# [WHAT THE EXERCISE ASKS]
Render every line of the entries below as a Markdown table, omitting blank lines, with a Row column giving the row number and a Line column holding the line itself.

# [RECORDS FOR THE TASK]

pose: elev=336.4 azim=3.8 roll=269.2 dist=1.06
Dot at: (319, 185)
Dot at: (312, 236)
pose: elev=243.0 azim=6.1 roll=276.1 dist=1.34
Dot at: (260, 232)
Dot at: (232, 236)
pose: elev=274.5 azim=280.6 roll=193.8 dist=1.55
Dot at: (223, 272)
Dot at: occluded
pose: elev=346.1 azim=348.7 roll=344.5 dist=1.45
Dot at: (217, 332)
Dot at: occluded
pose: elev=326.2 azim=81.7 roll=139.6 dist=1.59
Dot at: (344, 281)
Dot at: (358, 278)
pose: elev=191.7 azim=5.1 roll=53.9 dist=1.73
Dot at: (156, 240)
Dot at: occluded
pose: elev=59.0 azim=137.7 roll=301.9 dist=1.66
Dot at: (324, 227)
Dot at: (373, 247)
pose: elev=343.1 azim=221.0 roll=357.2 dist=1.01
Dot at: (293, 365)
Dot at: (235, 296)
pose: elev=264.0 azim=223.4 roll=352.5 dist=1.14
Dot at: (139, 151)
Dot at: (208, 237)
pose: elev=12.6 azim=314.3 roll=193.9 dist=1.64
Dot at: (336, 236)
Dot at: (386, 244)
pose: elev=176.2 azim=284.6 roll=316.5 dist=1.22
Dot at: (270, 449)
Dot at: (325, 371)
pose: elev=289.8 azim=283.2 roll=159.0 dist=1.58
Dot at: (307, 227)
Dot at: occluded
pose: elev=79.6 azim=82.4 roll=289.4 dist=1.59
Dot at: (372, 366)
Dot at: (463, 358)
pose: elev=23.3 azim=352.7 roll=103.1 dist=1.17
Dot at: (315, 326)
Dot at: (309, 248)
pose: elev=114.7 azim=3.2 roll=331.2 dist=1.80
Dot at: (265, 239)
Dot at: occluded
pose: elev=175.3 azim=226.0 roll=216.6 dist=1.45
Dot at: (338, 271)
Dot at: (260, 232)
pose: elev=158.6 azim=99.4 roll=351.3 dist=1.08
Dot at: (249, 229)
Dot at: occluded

# [TASK RESULT]
| Row | Line |
|---|---|
| 1 | pose: elev=336.4 azim=3.8 roll=269.2 dist=1.06 |
| 2 | Dot at: (319, 185) |
| 3 | Dot at: (312, 236) |
| 4 | pose: elev=243.0 azim=6.1 roll=276.1 dist=1.34 |
| 5 | Dot at: (260, 232) |
| 6 | Dot at: (232, 236) |
| 7 | pose: elev=274.5 azim=280.6 roll=193.8 dist=1.55 |
| 8 | Dot at: (223, 272) |
| 9 | Dot at: occluded |
| 10 | pose: elev=346.1 azim=348.7 roll=344.5 dist=1.45 |
| 11 | Dot at: (217, 332) |
| 12 | Dot at: occluded |
| 13 | pose: elev=326.2 azim=81.7 roll=139.6 dist=1.59 |
| 14 | Dot at: (344, 281) |
| 15 | Dot at: (358, 278) |
| 16 | pose: elev=191.7 azim=5.1 roll=53.9 dist=1.73 |
| 17 | Dot at: (156, 240) |
| 18 | Dot at: occluded |
| 19 | pose: elev=59.0 azim=137.7 roll=301.9 dist=1.66 |
| 20 | Dot at: (324, 227) |
| 21 | Dot at: (373, 247) |
| 22 | pose: elev=343.1 azim=221.0 roll=357.2 dist=1.01 |
| 23 | Dot at: (293, 365) |
| 24 | Dot at: (235, 296) |
| 25 | pose: elev=264.0 azim=223.4 roll=352.5 dist=1.14 |
| 26 | Dot at: (139, 151) |
| 27 | Dot at: (208, 237) |
| 28 | pose: elev=12.6 azim=314.3 roll=193.9 dist=1.64 |
| 29 | Dot at: (336, 236) |
| 30 | Dot at: (386, 244) |
| 31 | pose: elev=176.2 azim=284.6 roll=316.5 dist=1.22 |
| 32 | Dot at: (270, 449) |
| 33 | Dot at: (325, 371) |
| 34 | pose: elev=289.8 azim=283.2 roll=159.0 dist=1.58 |
| 35 | Dot at: (307, 227) |
| 36 | Dot at: occluded |
| 37 | pose: elev=79.6 azim=82.4 roll=289.4 dist=1.59 |
| 38 | Dot at: (372, 366) |
| 39 | Dot at: (463, 358) |
| 40 | pose: elev=23.3 azim=352.7 roll=103.1 dist=1.17 |
| 41 | Dot at: (315, 326) |
| 42 | Dot at: (309, 248) |
| 43 | pose: elev=114.7 azim=3.2 roll=331.2 dist=1.80 |
| 44 | Dot at: (265, 239) |
| 45 | Dot at: occluded |
| 46 | pose: elev=175.3 azim=226.0 roll=216.6 dist=1.45 |
| 47 | Dot at: (338, 271) |
| 48 | Dot at: (260, 232) |
| 49 | pose: elev=158.6 azim=99.4 roll=351.3 dist=1.08 |
| 50 | Dot at: (249, 229) |
| 51 | Dot at: occluded |